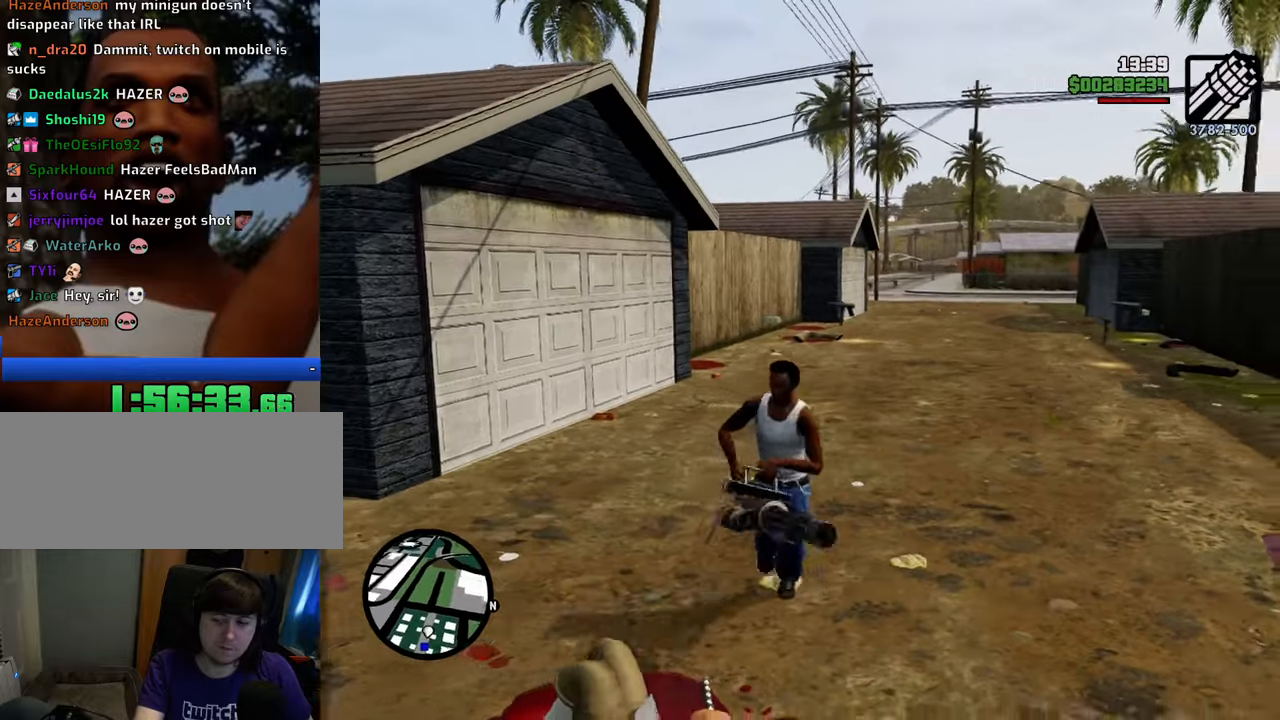
{"keys": ["d"], "mouse": [], "events": [[100, "w", "down"], [133, "a", "down"], [133, "d", "up"], [183, "space", "up"], [284, "w", "up"], [334, "d", "down"], [334, "space", "down"], [384, "a", "up"], [467, "space", "up"]]}
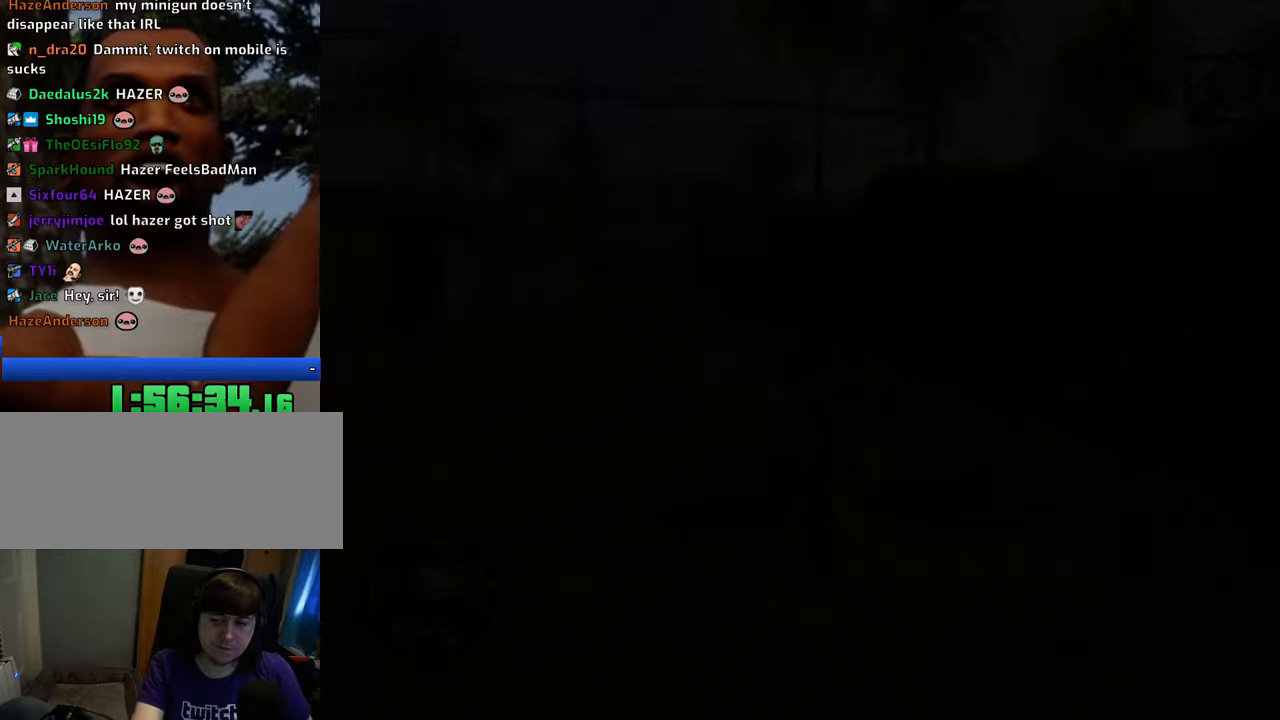
{"keys": ["d", "space"], "mouse": [], "events": [[17, "a", "down"], [17, "w", "down"], [117, "d", "up"], [150, "space", "down"], [200, "a", "up"], [250, "d", "down"], [250, "w", "up"], [301, "space", "up"], [351, "d", "up"], [351, "space", "down"], [351, "w", "down"], [384, "a", "down"], [434, "a", "up"], [434, "w", "up"], [484, "d", "down"]]}
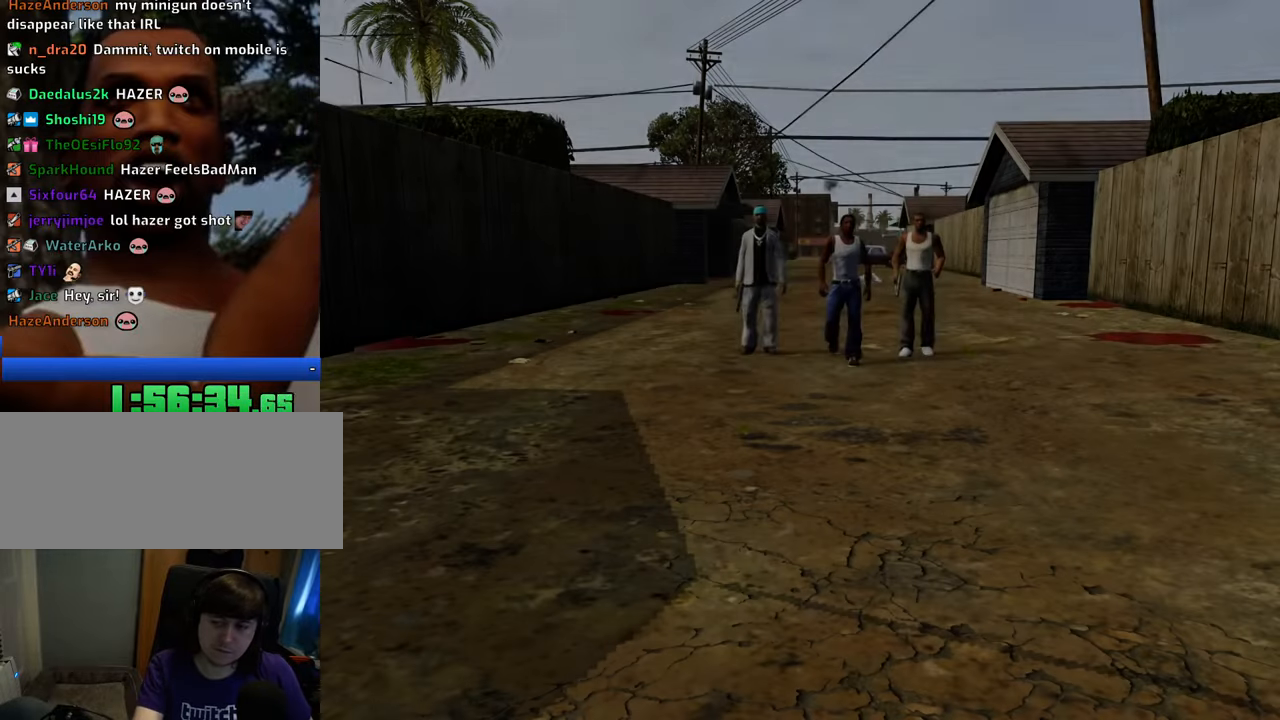
{"keys": ["space"], "mouse": [], "events": [[33, "d", "up"], [84, "a", "down"], [84, "w", "down"], [167, "a", "up"], [167, "d", "down"], [167, "space", "up"], [167, "w", "up"], [267, "d", "up"], [267, "space", "down"], [317, "a", "down"], [317, "w", "down"], [401, "a", "up"], [401, "space", "up"], [401, "w", "up"], [451, "d", "down"], [501, "d", "up"], [501, "space", "down"]]}
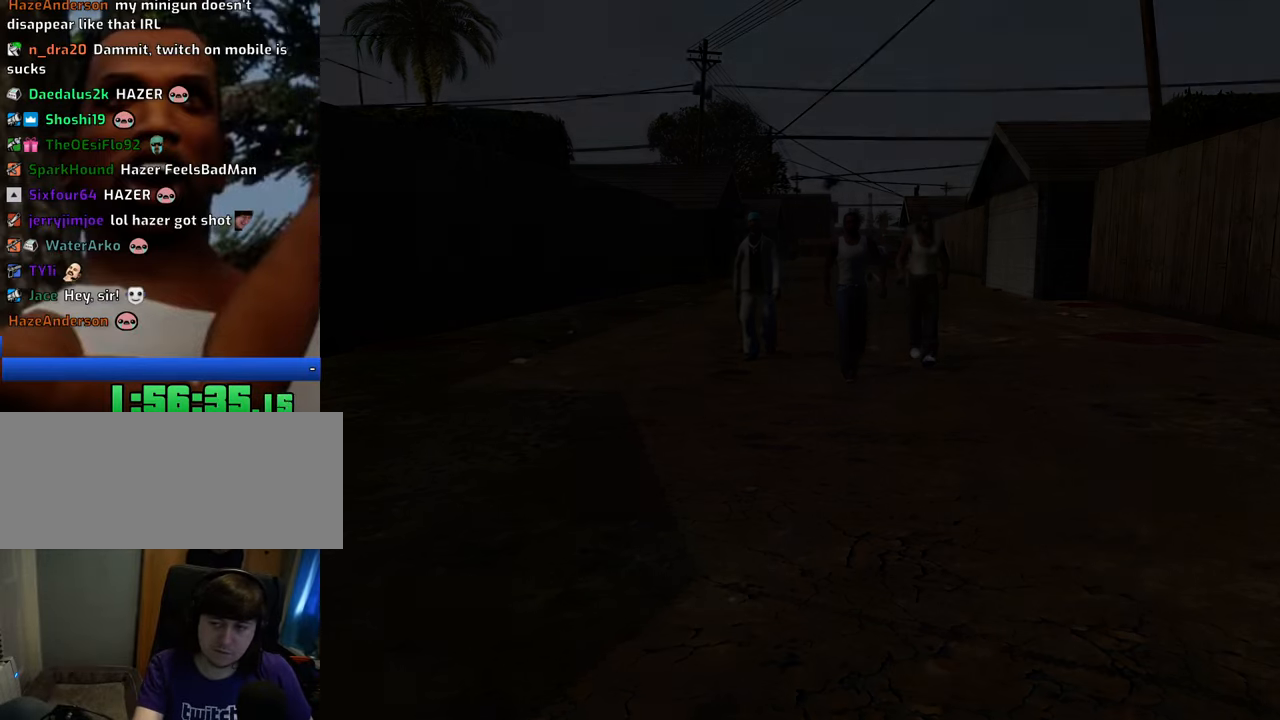
{"keys": ["d", "space", "w"], "mouse": ["right"], "events": [[50, "a", "down"], [50, "w", "down"], [100, "space", "up"], [134, "a", "up"], [134, "d", "down"], [134, "w", "up"], [184, "space", "down"], [234, "d", "up"], [284, "w", "down"], [334, "mouse_right", "down"], [384, "d", "down"]]}
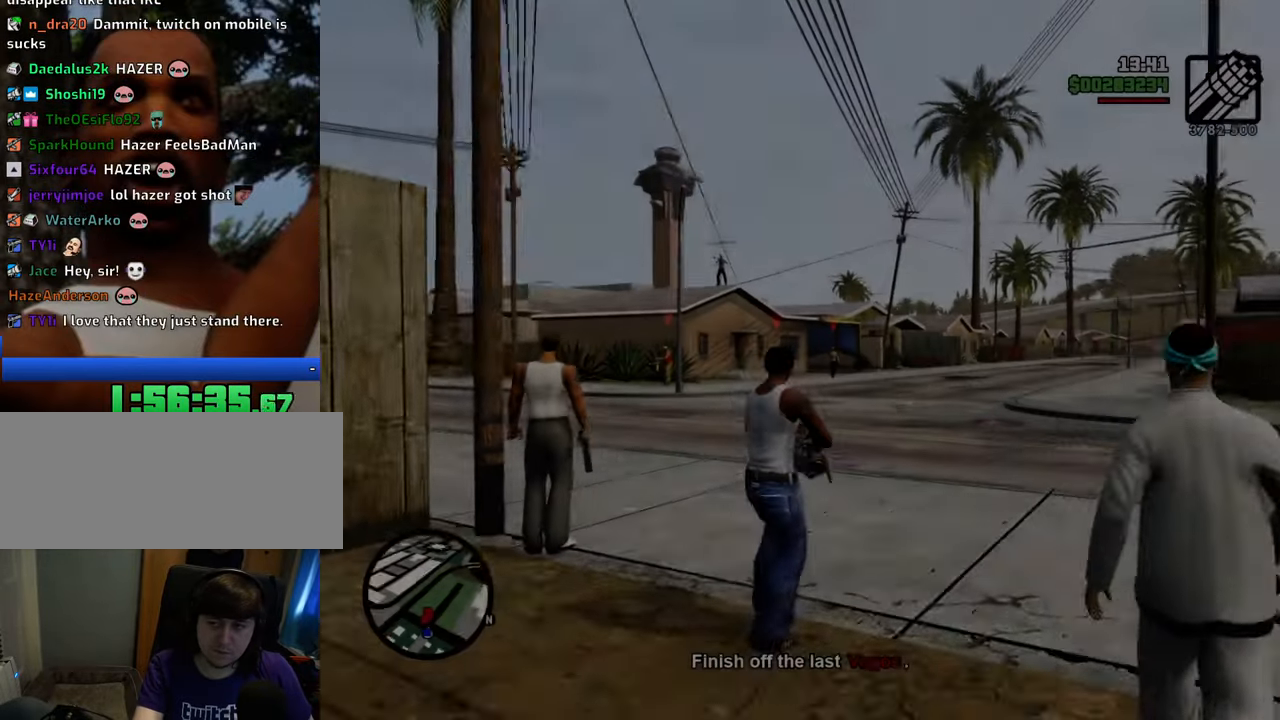
{"keys": ["d", "space", "w"], "mouse": ["right"], "events": []}
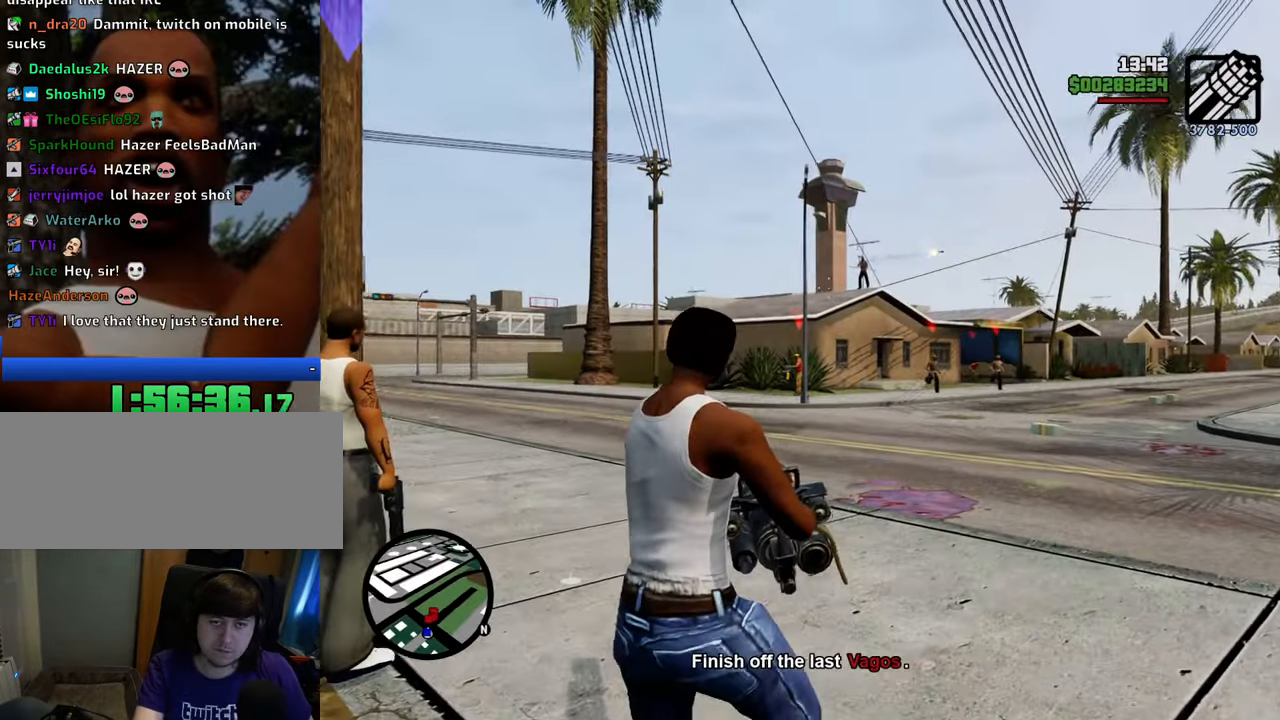
{"keys": ["d", "w"], "mouse": ["left", "right"], "events": [[34, "mouse_left", "down"], [84, "mouse_left", "up"], [134, "space", "up"], [167, "mouse_left", "down"], [268, "mouse_left", "up"], [318, "mouse_left", "down"], [401, "mouse_left", "up"], [502, "mouse_left", "down"]]}
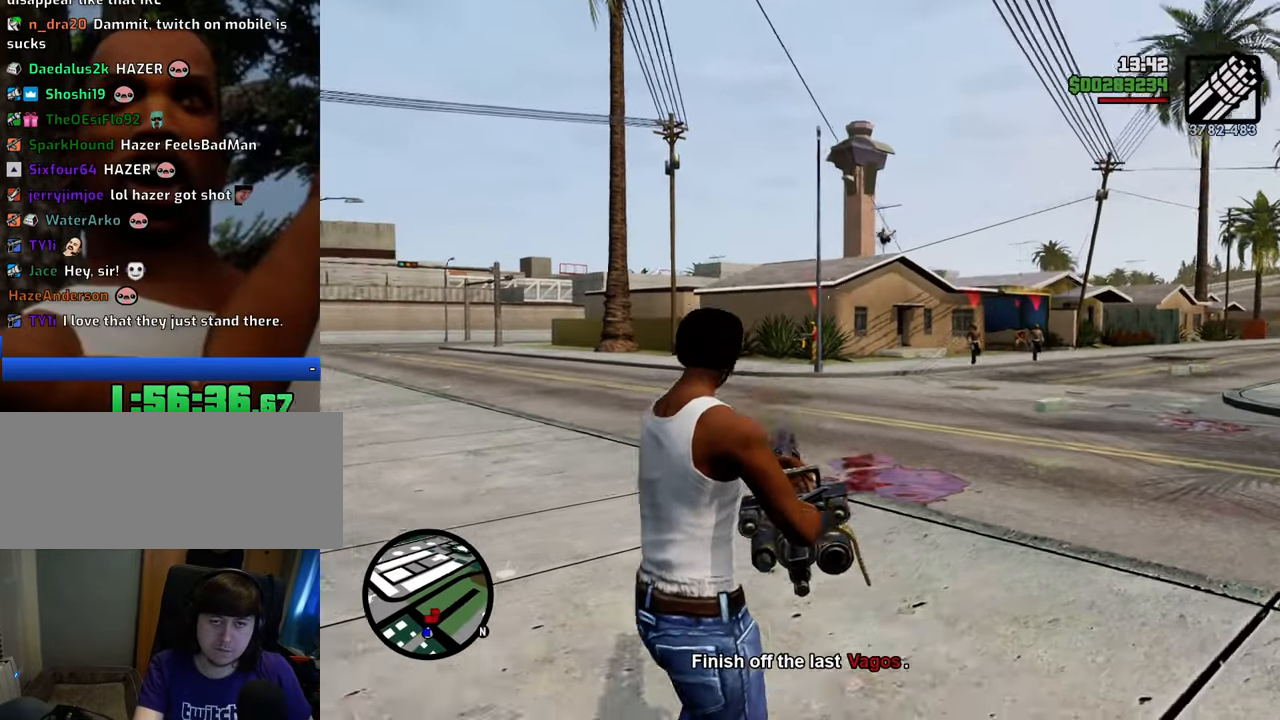
{"keys": ["d", "w"], "mouse": ["right"], "events": [[100, "mouse_left", "up"], [183, "mouse_left", "down"], [284, "mouse_left", "up"], [334, "mouse_left", "down"], [417, "mouse_left", "up"]]}
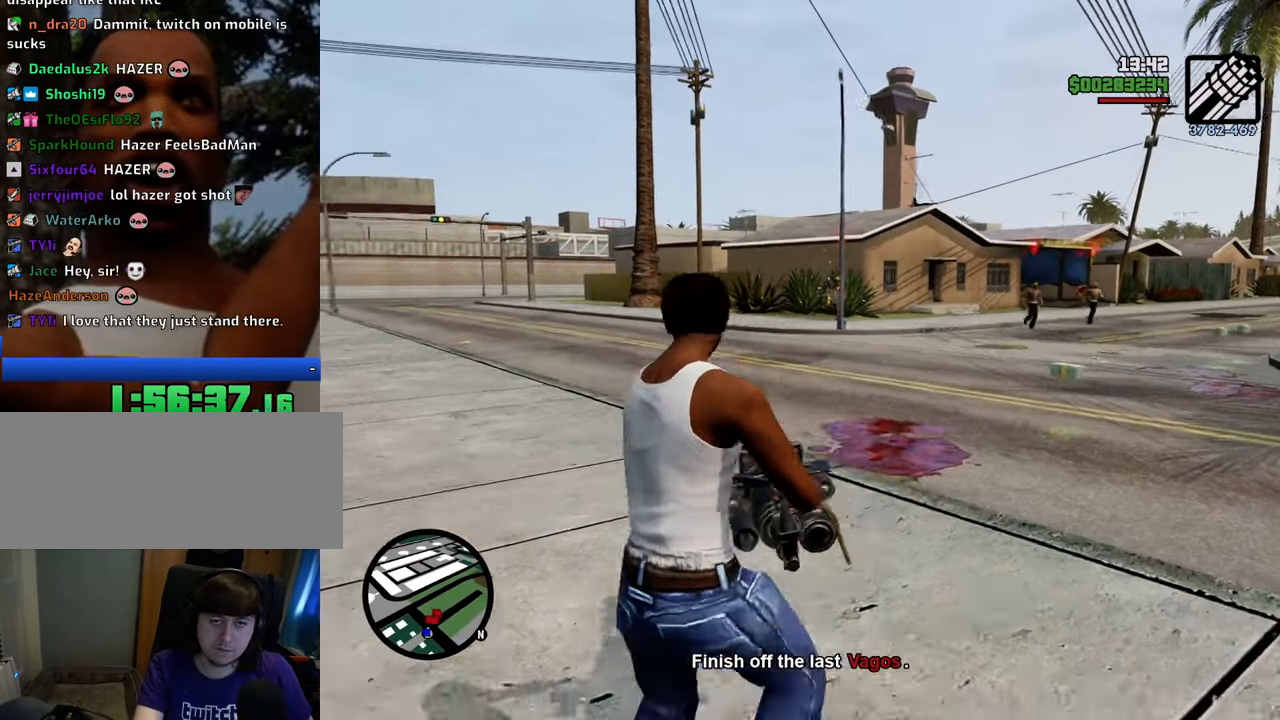
{"keys": ["d"], "mouse": ["right"], "events": [[16, "mouse_left", "down"], [117, "mouse_left", "up"], [200, "mouse_left", "down"], [250, "mouse_left", "up"], [434, "w", "up"]]}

→ **WORK INSTRUCTIONS**:
Copy out the data verbatim, excluding the pictures.

→ **EXERCISE RESULT**:
{"keys": ["d"], "mouse": [], "events": [[100, "w", "down"], [133, "a", "down"], [133, "d", "up"], [183, "space", "up"], [284, "w", "up"], [334, "d", "down"], [334, "space", "down"], [384, "a", "up"], [467, "space", "up"]]}
{"keys": ["d", "space"], "mouse": [], "events": [[17, "a", "down"], [17, "w", "down"], [117, "d", "up"], [150, "space", "down"], [200, "a", "up"], [250, "d", "down"], [250, "w", "up"], [301, "space", "up"], [351, "d", "up"], [351, "space", "down"], [351, "w", "down"], [384, "a", "down"], [434, "a", "up"], [434, "w", "up"], [484, "d", "down"]]}
{"keys": ["space"], "mouse": [], "events": [[33, "d", "up"], [84, "a", "down"], [84, "w", "down"], [167, "a", "up"], [167, "d", "down"], [167, "space", "up"], [167, "w", "up"], [267, "d", "up"], [267, "space", "down"], [317, "a", "down"], [317, "w", "down"], [401, "a", "up"], [401, "space", "up"], [401, "w", "up"], [451, "d", "down"], [501, "d", "up"], [501, "space", "down"]]}
{"keys": ["d", "space", "w"], "mouse": ["right"], "events": [[50, "a", "down"], [50, "w", "down"], [100, "space", "up"], [134, "a", "up"], [134, "d", "down"], [134, "w", "up"], [184, "space", "down"], [234, "d", "up"], [284, "w", "down"], [334, "mouse_right", "down"], [384, "d", "down"]]}
{"keys": ["d", "space", "w"], "mouse": ["right"], "events": []}
{"keys": ["d", "w"], "mouse": ["left", "right"], "events": [[34, "mouse_left", "down"], [84, "mouse_left", "up"], [134, "space", "up"], [167, "mouse_left", "down"], [268, "mouse_left", "up"], [318, "mouse_left", "down"], [401, "mouse_left", "up"], [502, "mouse_left", "down"]]}
{"keys": ["d", "w"], "mouse": ["right"], "events": [[100, "mouse_left", "up"], [183, "mouse_left", "down"], [284, "mouse_left", "up"], [334, "mouse_left", "down"], [417, "mouse_left", "up"]]}
{"keys": ["d"], "mouse": ["right"], "events": [[16, "mouse_left", "down"], [117, "mouse_left", "up"], [200, "mouse_left", "down"], [250, "mouse_left", "up"], [434, "w", "up"]]}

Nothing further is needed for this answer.